(Collected data)
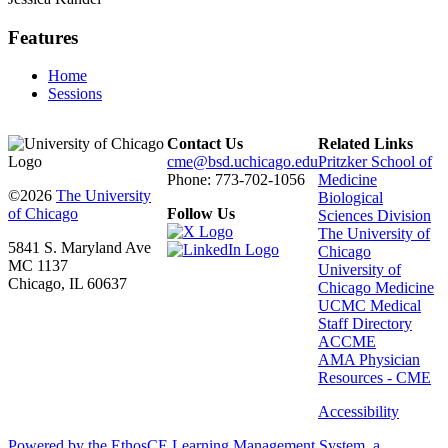
Features
Home
Sessions
Contact Us
Related Links
cme@bsd.uchicago.edu
Pritzker School of
Phone: 773-702-1056
Medicine
©2026
The University
Biological
of Chicago
Follow Us
Sciences Division
The University of
5841 S. Maryland Ave
Chicago
MC 1137
University of
Chicago, IL 60637
Chicago Medicine
UCMC Medical
Staff Directory
ACCME
AMA Physician
Resources - CME
Accessibility
Powered by the EthosCE Learning Management System, a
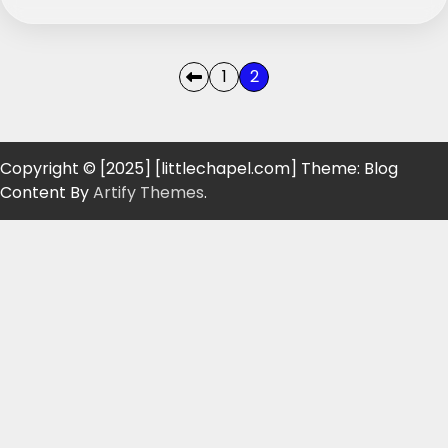
Posts
1
2
pagination
Copyright © [2025] [littlechapel.com] Theme: Blog
Content By
Artify Themes
.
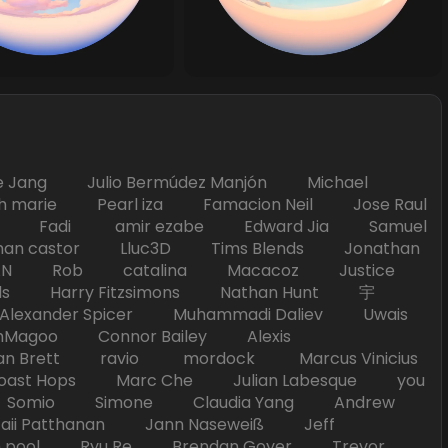
Jang Julio Bermúdez Manjón Michael
marie Pearl iza Famacion Neil Jose Raul
nick Fadi amir ezabe Edward Jia Samuel
han castor Lluc3D Tims Blends Jonathan
T TAN Rob catalina Macacoz Justice
ds Harry Fitzsimons Nathan Hunt 宇
Alexander Spicer Muhammadi Daliev Uwais
Magoo Connor Bailey Alexis
an Brett ravio mordock Marcus Vinicius
t Hops Marc Che Julian Labesque you
d Somio Simone Claudia Yang Andrew
i Patthanan Jann Naseweiß Jeff
pool Ryu Re Brendan Goyer Trevor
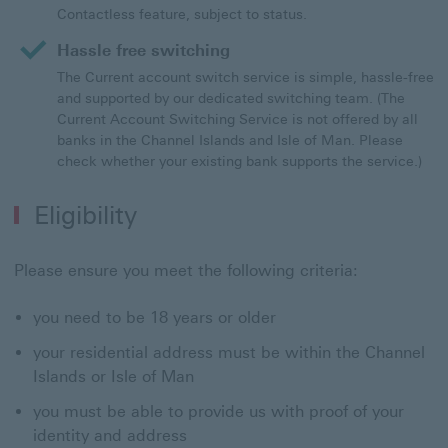
Contactless feature, subject to status.
Hassle free switching
The Current account switch service is simple, hassle-free
and supported by our dedicated switching team. (The
Current Account Switching Service is not offered by all
banks in the Channel Islands and Isle of Man. Please
check whether your existing bank supports the service.)
Eligibility
Please ensure you meet the following criteria:
you need to be 18 years or older
your residential address must be within the Channel
Islands or Isle of Man
you must be able to provide us with proof of your
identity and address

JOB ITEM => Output the lines of the records above exactly as they appear, from the line containing "Phone: 773-702-1056" through the line containing "Resources - CME".

EXERCISE OUTPUT =>
Phone: 773-702-1056
Medicine
©2026
The University
Biological
of Chicago
Follow Us
Sciences Division
The University of
5841 S. Maryland Ave
Chicago
MC 1137
University of
Chicago, IL 60637
Chicago Medicine
UCMC Medical
Staff Directory
ACCME
AMA Physician
Resources - CME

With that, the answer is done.